Encounters in the New World

ALL1422-C     12 Weeks     Wednesday 12:00-1:20     Start Date 29-Jan
Grossman 106         Limit 25

This course will examine encounters in the New World between white Euro-Americans and Native Peoples – in areas ranging from New England to the Pacific Northwest and from Canada to Mexico, Peru and the Caribbean. Classes will be organized around discussion and informed by the interests of the students. We will explore a collection of documents organized around topics such as: First Encounters, Conquest and Resistance, the English Arrive, Africans in America, and Planting New England. The documents are derived from an exceptionally diverse range of voices: from European expedition leaders to indigenous tribal leaders, to religious holy men from different cultures, to Africans caught up in the web of the international slave trade.

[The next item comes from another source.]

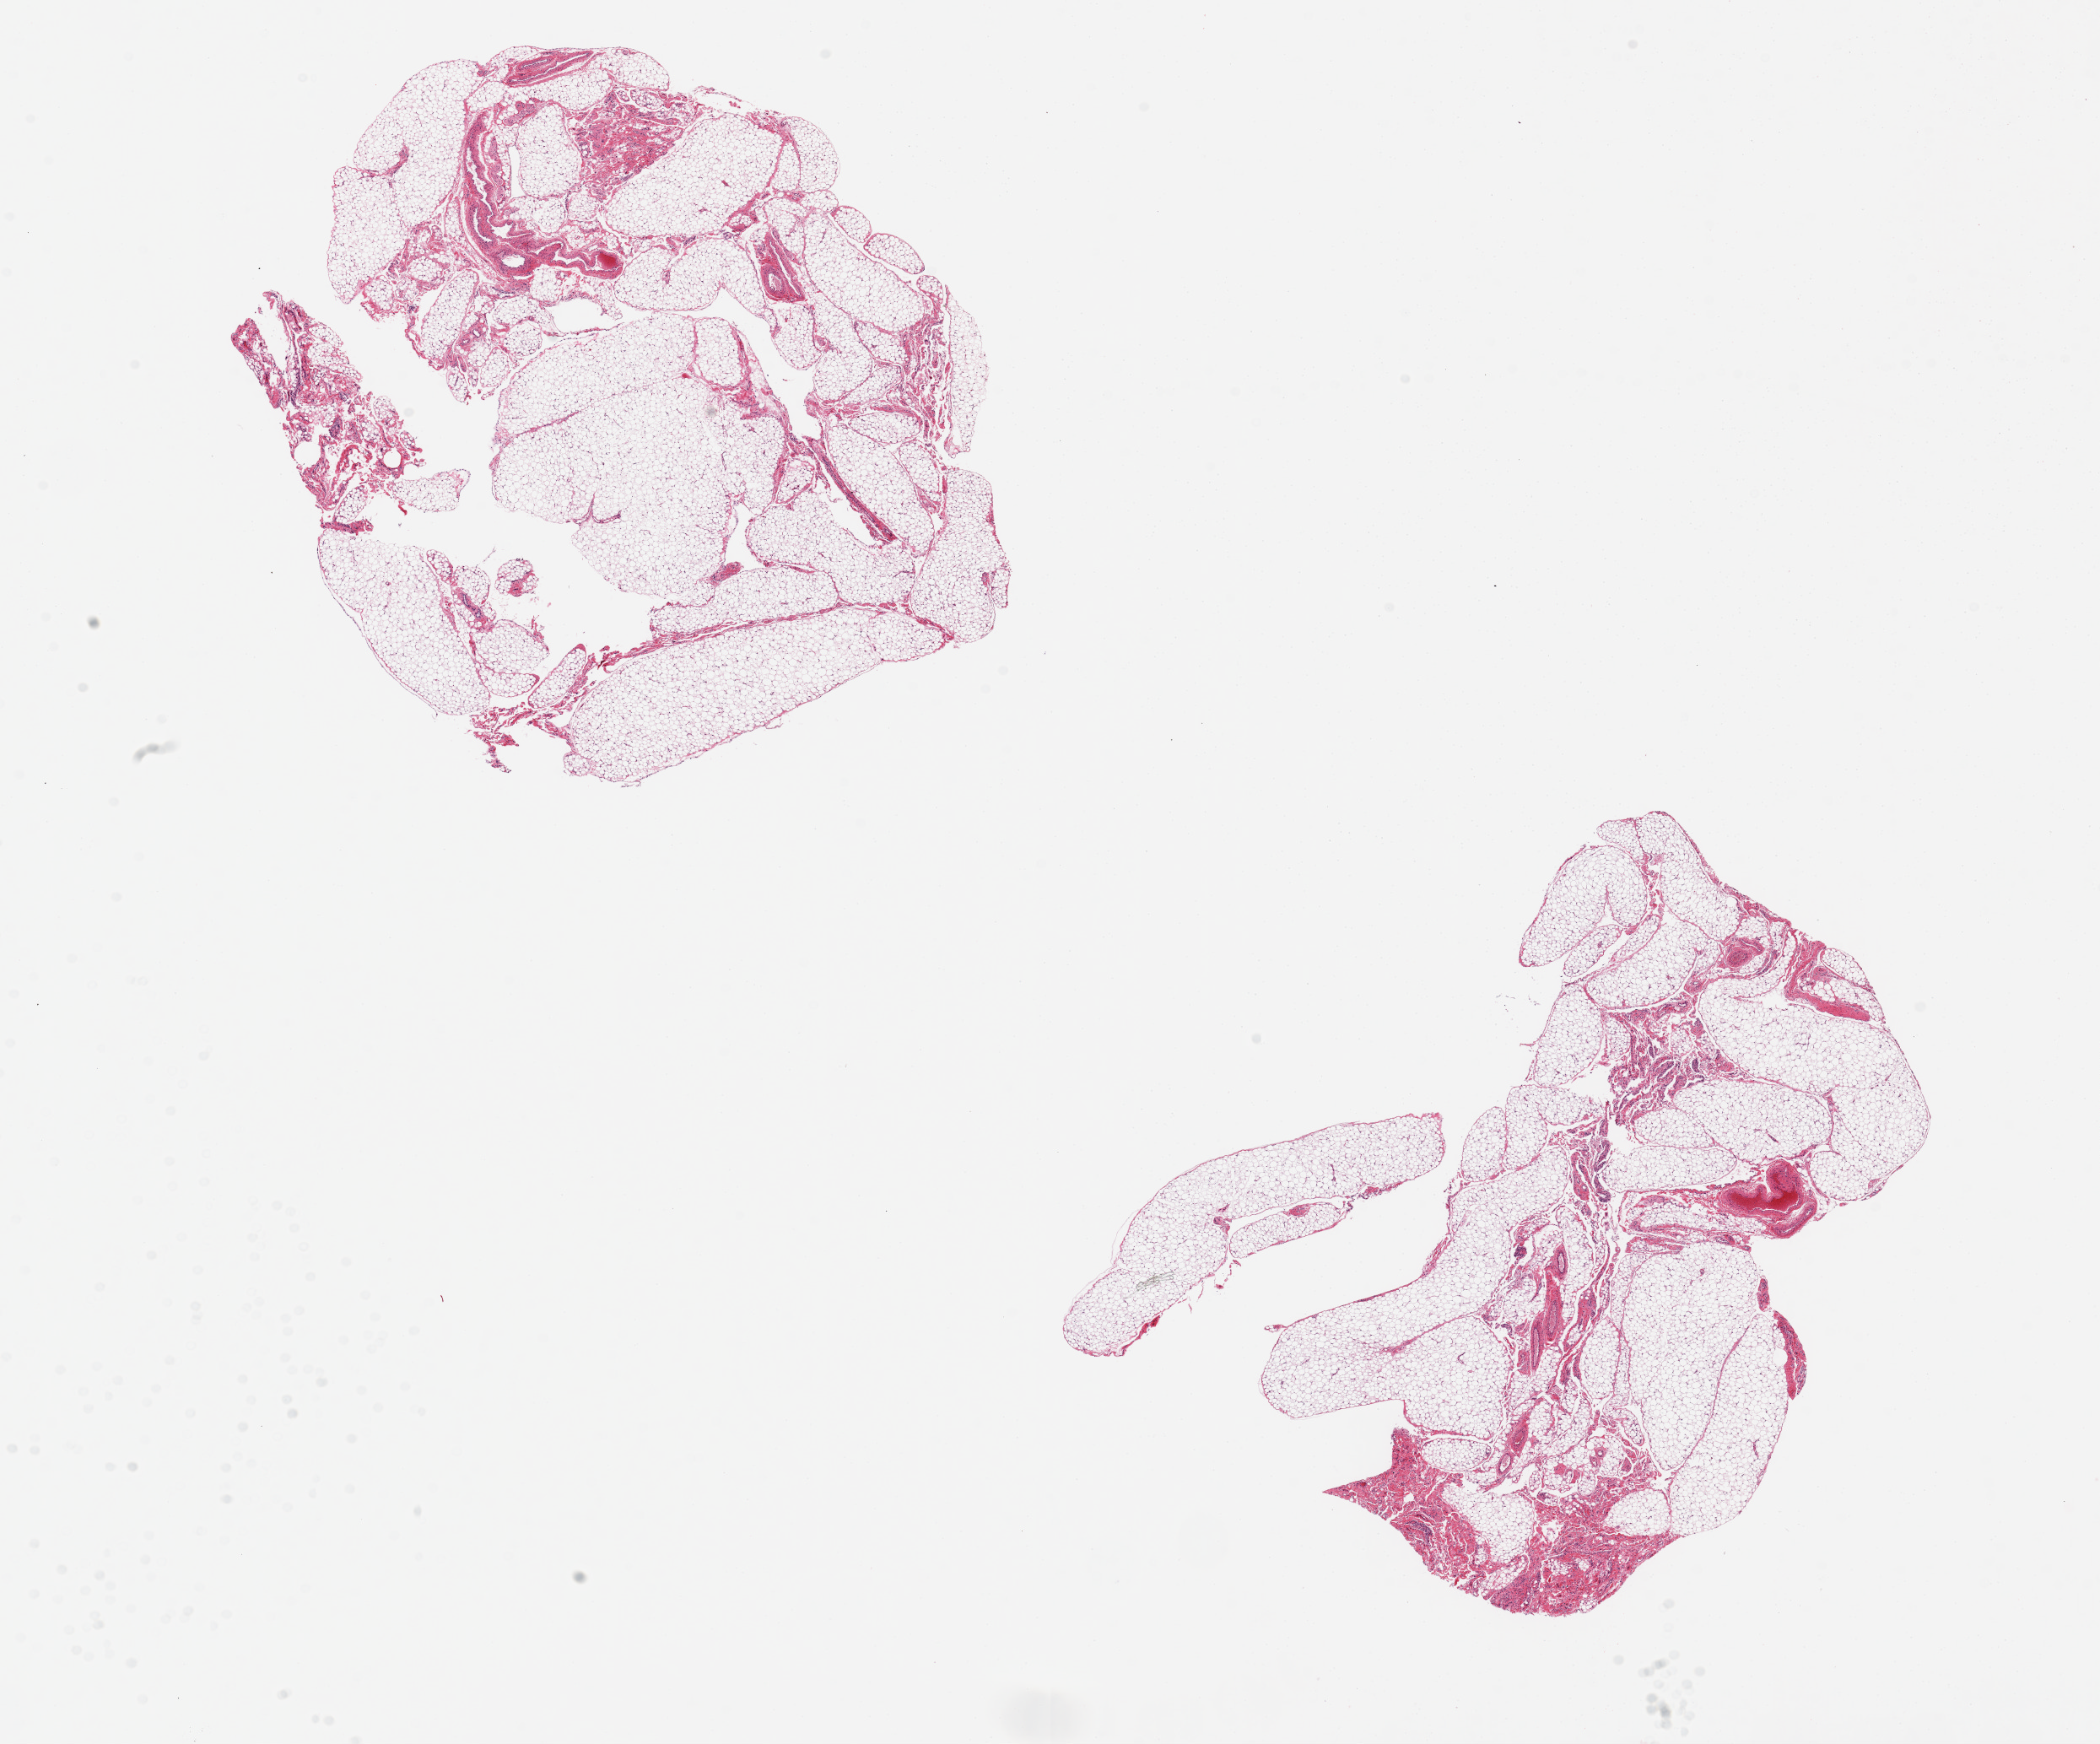
Haematoxylin and eosin whole-slide image, low-resolution overview of the scanned area, about 19.7 x 16.4 mm (acquisition: 20x scan), PAXgene-fixed, paraffin-embedded tissue, sampled site (target tissue): omentum, tissue donor sample.
* reviewer comment on this tissue sample: 2 pieces ~7x5mm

These encounters are held to have had a determining effect on subsequent generations, right up to our own time.

Text: The text for this course is Encounters in the New World: A History in Documents by Jill Lepore (Oxford University Press, 2000).
Assignment: For the first assignment, please read pp. 6-16.

Coordinator: Richard Stewart
Dick taught history for 43 years at Choate Rosemary Hall in Wallingford, CT. His BA is from Allegheny College in Meadville, PA and his MA is from Wesleyan University in Middletown, CT. He has taught various history courses at ALL since 2016.